Page:Doyle - Jim Harrison, Boxeur, trad Savine, 1910.djvu/48

La bibliothèque libre.
Cette page a été validée par deux contributeurs.

Un jour, un peu après l’époque de notre aventure à la Falaise royale, j’étais assis dans le cottage, occupé à examiner les curiosités que mon père avait fixées aux murs, et je souhaitais en paresseux que j’étais que M. Lilly fût mort avant d’écrire sa grammaire latine, quand ma mère, qui était assise à la fenêtre, son tricot à la main, jeta un petit cri de surprise.

— Grands Dieux ! fit-elle, comme cette femme a l’air commun !

Il était si rare d’entendre ma mère exprimer une opinion défavorable sur qui que ce fût (à moins que ce ne fût sur Bonaparte) qu’en un bond je traversai la pièce et fus à la fenêtre.

Une chaise, attelée d’un poney, descendait lentement la rue du village et, dans la chaise, était assise la personne la plus singulièrement faite que j’eusse jamais vue.

Elle était de forte corpulence et avait la figure d’un rouge si foncé que son nez et ses joues prenaient une vraie teinte de pourpre.

Elle était coiffée d’un vaste chapeau avec une plume blanche qui se balançait.

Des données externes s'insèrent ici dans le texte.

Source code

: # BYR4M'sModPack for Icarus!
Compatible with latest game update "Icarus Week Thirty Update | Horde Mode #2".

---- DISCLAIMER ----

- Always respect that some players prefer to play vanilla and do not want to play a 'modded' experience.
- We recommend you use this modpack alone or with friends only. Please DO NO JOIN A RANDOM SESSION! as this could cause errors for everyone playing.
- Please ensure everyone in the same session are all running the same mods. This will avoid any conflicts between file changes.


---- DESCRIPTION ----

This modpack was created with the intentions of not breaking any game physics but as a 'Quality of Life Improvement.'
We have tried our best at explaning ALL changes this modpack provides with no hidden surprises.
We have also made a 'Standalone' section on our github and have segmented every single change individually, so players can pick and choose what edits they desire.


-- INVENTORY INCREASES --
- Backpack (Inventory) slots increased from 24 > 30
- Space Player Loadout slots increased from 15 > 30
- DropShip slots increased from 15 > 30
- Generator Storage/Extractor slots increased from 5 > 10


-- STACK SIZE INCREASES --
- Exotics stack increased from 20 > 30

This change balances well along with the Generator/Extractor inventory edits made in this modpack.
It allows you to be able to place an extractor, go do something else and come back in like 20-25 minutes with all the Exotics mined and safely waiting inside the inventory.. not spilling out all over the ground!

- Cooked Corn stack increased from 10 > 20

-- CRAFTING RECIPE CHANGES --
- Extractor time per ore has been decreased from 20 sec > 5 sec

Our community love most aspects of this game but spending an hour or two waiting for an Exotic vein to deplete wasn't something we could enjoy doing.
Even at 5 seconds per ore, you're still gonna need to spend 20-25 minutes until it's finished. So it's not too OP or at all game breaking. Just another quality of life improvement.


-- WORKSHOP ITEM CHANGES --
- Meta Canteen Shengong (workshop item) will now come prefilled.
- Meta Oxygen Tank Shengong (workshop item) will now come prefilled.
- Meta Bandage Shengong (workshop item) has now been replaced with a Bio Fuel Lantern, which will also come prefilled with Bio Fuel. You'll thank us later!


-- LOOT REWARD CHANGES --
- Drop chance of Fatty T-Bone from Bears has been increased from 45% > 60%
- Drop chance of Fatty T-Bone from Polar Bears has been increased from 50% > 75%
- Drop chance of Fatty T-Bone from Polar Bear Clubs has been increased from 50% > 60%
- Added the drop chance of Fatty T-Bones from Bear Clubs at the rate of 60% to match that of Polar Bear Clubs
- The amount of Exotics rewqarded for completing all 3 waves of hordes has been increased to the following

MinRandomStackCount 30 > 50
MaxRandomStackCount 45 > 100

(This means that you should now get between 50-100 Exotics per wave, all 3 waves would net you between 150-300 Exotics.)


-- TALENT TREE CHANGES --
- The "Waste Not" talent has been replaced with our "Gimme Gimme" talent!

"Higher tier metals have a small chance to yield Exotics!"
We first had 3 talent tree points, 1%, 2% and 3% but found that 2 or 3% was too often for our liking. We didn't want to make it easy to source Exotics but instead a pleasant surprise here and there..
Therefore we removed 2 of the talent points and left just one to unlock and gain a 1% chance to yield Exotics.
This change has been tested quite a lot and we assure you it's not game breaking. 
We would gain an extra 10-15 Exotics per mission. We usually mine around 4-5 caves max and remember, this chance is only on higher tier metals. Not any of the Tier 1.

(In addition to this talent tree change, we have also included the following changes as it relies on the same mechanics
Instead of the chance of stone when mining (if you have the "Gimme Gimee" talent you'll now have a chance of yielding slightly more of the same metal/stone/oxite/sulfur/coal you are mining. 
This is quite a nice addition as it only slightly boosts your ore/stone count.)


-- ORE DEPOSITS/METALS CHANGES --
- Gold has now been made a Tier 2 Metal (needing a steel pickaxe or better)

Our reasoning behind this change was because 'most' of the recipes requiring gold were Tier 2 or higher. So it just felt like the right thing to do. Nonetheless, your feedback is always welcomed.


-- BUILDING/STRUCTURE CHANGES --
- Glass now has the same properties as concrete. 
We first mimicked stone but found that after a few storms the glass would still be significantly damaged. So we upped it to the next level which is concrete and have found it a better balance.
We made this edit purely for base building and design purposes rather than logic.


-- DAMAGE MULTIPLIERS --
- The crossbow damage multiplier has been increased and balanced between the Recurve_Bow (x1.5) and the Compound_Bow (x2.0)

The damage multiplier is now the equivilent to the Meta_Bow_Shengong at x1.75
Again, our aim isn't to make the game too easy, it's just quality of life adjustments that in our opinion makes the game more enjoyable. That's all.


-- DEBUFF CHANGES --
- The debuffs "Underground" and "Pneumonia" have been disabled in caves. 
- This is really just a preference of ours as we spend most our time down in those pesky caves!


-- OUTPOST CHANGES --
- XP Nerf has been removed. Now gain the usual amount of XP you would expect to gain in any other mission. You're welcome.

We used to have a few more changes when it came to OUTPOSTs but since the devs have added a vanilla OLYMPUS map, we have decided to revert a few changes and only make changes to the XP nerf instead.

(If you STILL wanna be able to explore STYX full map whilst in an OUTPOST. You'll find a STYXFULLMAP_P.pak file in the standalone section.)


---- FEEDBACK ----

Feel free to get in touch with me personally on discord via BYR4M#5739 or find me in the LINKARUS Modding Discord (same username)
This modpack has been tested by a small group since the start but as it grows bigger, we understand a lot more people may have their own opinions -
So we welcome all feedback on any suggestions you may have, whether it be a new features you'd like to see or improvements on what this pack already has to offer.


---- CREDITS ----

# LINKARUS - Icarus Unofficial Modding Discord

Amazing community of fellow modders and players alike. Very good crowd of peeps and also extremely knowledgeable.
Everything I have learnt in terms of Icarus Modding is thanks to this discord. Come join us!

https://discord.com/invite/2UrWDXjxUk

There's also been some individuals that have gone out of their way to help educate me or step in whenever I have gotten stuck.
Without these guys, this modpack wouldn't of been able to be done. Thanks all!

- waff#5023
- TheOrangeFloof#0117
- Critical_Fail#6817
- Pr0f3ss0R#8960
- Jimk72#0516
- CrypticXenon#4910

De dessous les bords, deux yeux noirs effrontés regardaient au dehors avec une expression de colère et de défi, comme pour dire aux gens qu’elle faisait moins de cas d’eux qu’ils ne se souciaient d’elle.

Son costume consistait en une sorte de pelisse écarlate, garnie au cou de duvet de cygne. Sa main laissait aller les rênes, pendant que le poney errait d’un bord à l’autre de la route au gré de son caprice.

À chaque oscillation de la chaise correspondait une oscillation du grand chapeau, si bien que nous en apercevions tantôt la coiffe et tantôt le bord.

— Quel terrible spectacle ! s’écria ma mère.